Wills, Estates & Probate FAQs

Where Can I Get Information About a Will, Estate, or Probate Proceeding?

The Broome County Clerk’s Office does not handle Wills, estates, or probate proceedings.

Broome County Surrogate’s Court has jurisdiction over all actions and proceedings relating to the probate of Wills and the administration of estates.

Are Wills Filed in the Broome County Clerk’s Office?

No. Since Wills contain a wealth of confidential personal identifying information, they are not filed in the Broome County Clerk’s Office.

Instead, your Will should be kept in a safe, secure, and accessible place until it's needed.

  • Make sure the Executor of your Will knows where it’s located.

More information is available online at www.nycourts.gov/courthelp/WhenSomeoneDies/will.shtml.


Will a Copy of My Last Will and Testament Suffice?

No, the original Will is needed in most circumstances.


Can I Make Changes to My Will?

Once a Will is written and signed, you can’t cross out, initial, or make changes to it. You can only amend a Will by:

  • Adding a codicil which must be signed and dated by you in front of two witnesses; or
  • Writing a new Will. Major changes should be made in consultation with an attorney.
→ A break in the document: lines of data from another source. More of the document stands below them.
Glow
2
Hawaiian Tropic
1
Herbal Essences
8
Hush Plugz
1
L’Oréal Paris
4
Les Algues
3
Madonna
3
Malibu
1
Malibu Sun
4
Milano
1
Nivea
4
According to the New York State Unified Court System’s website, you also shouldn’t “…remove the staples from the Will when making copies. Doing anything to the Will can be a reason to invalidate it. If the staples were removed, you must tell the Court in a signed and notarized affidavit why they were removed, where it has been kept since it was executed, and that you believe no substitutions or changes have been made since its execution.”


Do Wills Need to Be Notarized?

No, Wills are not notarized documents. They must be signed and dated in front of 2 witnesses who aren’t beneficiaries under the Will.


Who Distributes the Estate and Carries Out the Decedent’s Wishes?

When someone passes away and leaves a Will, it's said they died "testate" and their property (or estate) must be divided as they saw fit.

In a probate proceeding, the Executor named in the decedent’s Will is responsible for distributing their estate after it’s been filed in the Surrogate’s Court.

To begin, the Executor will need to file the following documents in the Surrogate's Court in the county where the decedent maintained their primary residence:

  • The decedent’s original Will;
  • A Certified Copy of the decedent’s death certificate; and
  • A Petition for Probate and any other supporting documents.

See www.nycourts.gov/courthelp/WhenSomeoneDies/probate.shtml for more details.

Probate Forms: ww2.nycourts.gov/forms/surrogates/probate.shtml


What if Someone Dies Without a Last Will and Testament?

When a person dies without a Last Will and Testament, it's said they died "intestate."

Who gets what depends on who the living relatives are and their relationship to the decedent (the person who died).

The closest heir to the decedent must file an Administration Proceeding in Surrogate’s Court, which will issue Letters of Administration authorizing someone to manage the distribution of the decedent's property according to State law.